Written exercise: Convert the lines from the one containing "family: Ranunculaceae" through the one containing "elevation (m): 91" into a JSON list of strings, with one string per line and blank lines omitted. Include both end lines and no others.

Records provided:
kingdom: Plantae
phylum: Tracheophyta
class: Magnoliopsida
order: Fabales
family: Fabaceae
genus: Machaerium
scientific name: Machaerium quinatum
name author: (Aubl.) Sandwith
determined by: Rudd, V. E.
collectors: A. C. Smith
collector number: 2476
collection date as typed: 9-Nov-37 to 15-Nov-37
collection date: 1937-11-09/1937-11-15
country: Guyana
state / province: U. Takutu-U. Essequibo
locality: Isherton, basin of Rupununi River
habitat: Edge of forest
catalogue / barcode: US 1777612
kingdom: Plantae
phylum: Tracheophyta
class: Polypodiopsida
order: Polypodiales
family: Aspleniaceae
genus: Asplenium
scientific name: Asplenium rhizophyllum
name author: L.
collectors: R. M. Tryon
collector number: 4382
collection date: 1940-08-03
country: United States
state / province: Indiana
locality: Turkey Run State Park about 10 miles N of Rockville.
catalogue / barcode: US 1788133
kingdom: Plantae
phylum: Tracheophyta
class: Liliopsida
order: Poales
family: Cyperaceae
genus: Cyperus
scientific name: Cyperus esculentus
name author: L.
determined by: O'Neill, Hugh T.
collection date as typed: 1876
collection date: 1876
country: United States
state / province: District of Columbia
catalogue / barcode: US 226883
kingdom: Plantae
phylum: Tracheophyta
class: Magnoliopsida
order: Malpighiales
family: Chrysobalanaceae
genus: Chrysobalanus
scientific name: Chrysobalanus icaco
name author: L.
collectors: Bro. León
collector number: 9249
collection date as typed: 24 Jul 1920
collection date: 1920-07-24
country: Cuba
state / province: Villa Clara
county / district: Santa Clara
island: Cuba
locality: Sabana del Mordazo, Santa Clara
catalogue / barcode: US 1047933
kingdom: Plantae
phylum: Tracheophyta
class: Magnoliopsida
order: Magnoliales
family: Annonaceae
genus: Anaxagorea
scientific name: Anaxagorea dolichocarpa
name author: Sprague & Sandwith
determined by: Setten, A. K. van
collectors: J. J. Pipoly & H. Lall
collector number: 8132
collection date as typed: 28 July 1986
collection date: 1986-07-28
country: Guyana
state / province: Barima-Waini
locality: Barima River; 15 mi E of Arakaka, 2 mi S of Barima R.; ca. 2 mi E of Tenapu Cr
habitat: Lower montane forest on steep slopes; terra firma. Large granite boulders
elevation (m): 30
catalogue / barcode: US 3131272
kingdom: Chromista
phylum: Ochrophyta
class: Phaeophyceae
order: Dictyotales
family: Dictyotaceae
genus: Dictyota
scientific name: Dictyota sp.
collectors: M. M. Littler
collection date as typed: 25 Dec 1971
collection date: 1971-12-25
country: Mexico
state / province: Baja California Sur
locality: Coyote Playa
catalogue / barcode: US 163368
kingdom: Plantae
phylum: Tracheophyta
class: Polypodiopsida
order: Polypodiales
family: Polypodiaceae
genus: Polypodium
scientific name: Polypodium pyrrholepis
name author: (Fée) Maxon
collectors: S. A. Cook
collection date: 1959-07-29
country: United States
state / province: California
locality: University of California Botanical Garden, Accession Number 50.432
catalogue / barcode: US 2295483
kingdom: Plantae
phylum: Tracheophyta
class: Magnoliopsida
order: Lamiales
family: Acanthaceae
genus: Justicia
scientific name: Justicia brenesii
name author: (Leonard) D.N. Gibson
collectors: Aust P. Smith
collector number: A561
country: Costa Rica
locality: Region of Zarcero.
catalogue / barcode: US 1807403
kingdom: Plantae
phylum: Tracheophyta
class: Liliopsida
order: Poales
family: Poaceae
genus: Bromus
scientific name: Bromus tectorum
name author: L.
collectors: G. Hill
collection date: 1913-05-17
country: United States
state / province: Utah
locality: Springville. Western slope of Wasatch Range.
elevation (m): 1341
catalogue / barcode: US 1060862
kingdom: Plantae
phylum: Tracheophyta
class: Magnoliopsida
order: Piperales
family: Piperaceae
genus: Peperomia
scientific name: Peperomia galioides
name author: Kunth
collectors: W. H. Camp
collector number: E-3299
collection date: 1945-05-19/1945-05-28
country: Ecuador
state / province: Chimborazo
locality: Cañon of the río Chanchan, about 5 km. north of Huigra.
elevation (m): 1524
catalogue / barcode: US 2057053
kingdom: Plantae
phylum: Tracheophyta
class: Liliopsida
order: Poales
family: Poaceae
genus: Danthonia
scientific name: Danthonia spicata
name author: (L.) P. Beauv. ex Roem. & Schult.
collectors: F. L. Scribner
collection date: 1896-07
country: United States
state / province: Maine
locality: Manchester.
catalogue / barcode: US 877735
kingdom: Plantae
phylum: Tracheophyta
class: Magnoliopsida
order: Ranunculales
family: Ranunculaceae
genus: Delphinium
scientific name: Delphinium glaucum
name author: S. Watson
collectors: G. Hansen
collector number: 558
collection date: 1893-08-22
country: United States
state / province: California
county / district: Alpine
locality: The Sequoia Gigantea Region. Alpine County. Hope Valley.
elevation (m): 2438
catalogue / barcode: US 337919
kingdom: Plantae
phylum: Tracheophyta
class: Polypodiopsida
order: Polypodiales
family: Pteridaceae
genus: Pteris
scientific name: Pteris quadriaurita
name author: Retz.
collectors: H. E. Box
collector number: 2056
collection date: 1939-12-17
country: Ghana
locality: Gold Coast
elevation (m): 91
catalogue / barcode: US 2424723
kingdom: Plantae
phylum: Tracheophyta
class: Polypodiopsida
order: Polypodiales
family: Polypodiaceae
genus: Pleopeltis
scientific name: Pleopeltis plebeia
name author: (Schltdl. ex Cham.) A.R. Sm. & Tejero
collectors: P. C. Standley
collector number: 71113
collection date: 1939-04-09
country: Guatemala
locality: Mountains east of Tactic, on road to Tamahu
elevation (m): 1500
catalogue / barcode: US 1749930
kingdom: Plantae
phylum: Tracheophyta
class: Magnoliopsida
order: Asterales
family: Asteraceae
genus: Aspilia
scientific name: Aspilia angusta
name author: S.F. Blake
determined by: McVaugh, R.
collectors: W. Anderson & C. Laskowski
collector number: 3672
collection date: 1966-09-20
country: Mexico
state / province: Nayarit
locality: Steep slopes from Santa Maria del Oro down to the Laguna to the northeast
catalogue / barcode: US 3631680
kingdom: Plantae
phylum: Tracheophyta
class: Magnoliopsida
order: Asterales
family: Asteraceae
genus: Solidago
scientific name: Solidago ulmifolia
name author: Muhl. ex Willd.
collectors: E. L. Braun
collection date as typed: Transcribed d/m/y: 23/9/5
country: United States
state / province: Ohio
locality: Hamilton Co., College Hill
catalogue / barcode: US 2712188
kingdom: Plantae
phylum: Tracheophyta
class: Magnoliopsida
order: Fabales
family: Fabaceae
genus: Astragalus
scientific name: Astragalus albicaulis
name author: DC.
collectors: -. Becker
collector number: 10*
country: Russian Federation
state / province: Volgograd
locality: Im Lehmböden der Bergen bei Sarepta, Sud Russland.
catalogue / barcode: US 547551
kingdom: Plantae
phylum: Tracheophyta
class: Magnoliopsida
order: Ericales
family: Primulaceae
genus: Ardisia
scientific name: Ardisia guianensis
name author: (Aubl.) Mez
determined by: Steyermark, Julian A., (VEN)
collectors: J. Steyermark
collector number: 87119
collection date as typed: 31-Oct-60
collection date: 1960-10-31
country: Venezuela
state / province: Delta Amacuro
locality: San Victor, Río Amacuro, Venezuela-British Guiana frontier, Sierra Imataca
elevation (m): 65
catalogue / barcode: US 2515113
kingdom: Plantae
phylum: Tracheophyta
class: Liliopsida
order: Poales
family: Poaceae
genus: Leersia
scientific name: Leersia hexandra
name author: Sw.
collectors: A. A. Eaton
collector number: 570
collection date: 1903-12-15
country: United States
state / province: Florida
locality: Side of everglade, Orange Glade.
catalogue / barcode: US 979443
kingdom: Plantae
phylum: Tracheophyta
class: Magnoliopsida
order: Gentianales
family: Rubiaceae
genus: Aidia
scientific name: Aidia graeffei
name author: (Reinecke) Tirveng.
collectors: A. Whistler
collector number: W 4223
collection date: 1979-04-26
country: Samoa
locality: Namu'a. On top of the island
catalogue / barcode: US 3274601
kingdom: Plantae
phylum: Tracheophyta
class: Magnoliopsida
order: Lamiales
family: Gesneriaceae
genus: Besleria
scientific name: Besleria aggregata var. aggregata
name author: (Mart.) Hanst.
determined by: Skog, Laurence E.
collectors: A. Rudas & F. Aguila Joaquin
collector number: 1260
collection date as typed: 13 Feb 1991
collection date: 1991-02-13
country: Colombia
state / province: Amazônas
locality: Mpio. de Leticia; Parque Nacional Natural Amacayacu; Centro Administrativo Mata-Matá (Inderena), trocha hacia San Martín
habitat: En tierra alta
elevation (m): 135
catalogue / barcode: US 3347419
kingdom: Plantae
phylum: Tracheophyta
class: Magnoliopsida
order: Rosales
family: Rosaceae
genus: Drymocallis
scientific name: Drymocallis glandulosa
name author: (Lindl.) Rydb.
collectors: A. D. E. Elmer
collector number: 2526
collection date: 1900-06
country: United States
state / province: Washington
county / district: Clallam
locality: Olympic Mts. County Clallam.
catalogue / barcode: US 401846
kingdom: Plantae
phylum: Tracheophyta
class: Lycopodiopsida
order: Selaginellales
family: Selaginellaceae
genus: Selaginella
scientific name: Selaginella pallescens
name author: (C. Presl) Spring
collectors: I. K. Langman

Worked solution:
[
  "family: Ranunculaceae",
  "genus: Delphinium",
  "scientific name: Delphinium glaucum",
  "name author: S. Watson",
  "collectors: G. Hansen",
  "collector number: 558",
  "collection date: 1893-08-22",
  "country: United States",
  "state / province: California",
  "county / district: Alpine",
  "locality: The Sequoia Gigantea Region. Alpine County. Hope Valley.",
  "elevation (m): 2438",
  "catalogue / barcode: US 337919",
  "kingdom: Plantae",
  "phylum: Tracheophyta",
  "class: Polypodiopsida",
  "order: Polypodiales",
  "family: Pteridaceae",
  "genus: Pteris",
  "scientific name: Pteris quadriaurita",
  "name author: Retz.",
  "collectors: H. E. Box",
  "collector number: 2056",
  "collection date: 1939-12-17",
  "country: Ghana",
  "locality: Gold Coast",
  "elevation (m): 91"
]